• What to produce:
Copy out every one of the following records again, word for word.

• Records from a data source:
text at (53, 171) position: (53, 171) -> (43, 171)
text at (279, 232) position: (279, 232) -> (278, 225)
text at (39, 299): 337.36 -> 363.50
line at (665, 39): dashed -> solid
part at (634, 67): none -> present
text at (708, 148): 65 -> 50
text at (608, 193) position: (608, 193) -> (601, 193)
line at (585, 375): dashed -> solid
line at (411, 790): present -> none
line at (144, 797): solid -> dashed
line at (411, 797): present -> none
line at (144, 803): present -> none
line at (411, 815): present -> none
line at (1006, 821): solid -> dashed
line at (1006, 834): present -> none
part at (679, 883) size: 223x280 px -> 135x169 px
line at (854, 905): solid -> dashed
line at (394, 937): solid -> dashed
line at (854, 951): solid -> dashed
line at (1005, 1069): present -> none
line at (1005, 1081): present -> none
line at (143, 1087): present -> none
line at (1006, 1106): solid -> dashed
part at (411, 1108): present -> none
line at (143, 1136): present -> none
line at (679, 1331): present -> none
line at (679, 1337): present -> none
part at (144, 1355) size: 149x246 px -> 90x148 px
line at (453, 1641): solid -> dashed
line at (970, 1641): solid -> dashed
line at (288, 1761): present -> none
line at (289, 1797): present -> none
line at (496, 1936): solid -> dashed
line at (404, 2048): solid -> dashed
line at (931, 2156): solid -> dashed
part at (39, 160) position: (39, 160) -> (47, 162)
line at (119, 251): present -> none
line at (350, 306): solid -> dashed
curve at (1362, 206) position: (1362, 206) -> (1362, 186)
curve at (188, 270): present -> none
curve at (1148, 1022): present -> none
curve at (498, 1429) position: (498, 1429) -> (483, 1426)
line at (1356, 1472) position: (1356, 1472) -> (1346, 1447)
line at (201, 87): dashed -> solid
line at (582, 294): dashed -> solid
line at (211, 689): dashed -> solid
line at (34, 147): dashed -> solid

• Exercise answer:
text at (53, 171) position: (53, 171) -> (43, 171)
text at (279, 232) position: (279, 232) -> (278, 225)
text at (39, 299): 337.36 -> 363.50
line at (665, 39): dashed -> solid
part at (634, 67): none -> present
text at (708, 148): 65 -> 50
text at (608, 193) position: (608, 193) -> (601, 193)
line at (585, 375): dashed -> solid
line at (411, 790): present -> none
line at (144, 797): solid -> dashed
line at (411, 797): present -> none
line at (144, 803): present -> none
line at (411, 815): present -> none
line at (1006, 821): solid -> dashed
line at (1006, 834): present -> none
part at (679, 883) size: 223x280 px -> 135x169 px
line at (854, 905): solid -> dashed
line at (394, 937): solid -> dashed
line at (854, 951): solid -> dashed
line at (1005, 1069): present -> none
line at (1005, 1081): present -> none
line at (143, 1087): present -> none
line at (1006, 1106): solid -> dashed
part at (411, 1108): present -> none
line at (143, 1136): present -> none
line at (679, 1331): present -> none
line at (679, 1337): present -> none
part at (144, 1355) size: 149x246 px -> 90x148 px
line at (453, 1641): solid -> dashed
line at (970, 1641): solid -> dashed
line at (288, 1761): present -> none
line at (289, 1797): present -> none
line at (496, 1936): solid -> dashed
line at (404, 2048): solid -> dashed
line at (931, 2156): solid -> dashed
part at (39, 160) position: (39, 160) -> (47, 162)
line at (119, 251): present -> none
line at (350, 306): solid -> dashed
curve at (1362, 206) position: (1362, 206) -> (1362, 186)
curve at (188, 270): present -> none
curve at (1148, 1022): present -> none
curve at (498, 1429) position: (498, 1429) -> (483, 1426)
line at (1356, 1472) position: (1356, 1472) -> (1346, 1447)
line at (201, 87): dashed -> solid
line at (582, 294): dashed -> solid
line at (211, 689): dashed -> solid
line at (34, 147): dashed -> solid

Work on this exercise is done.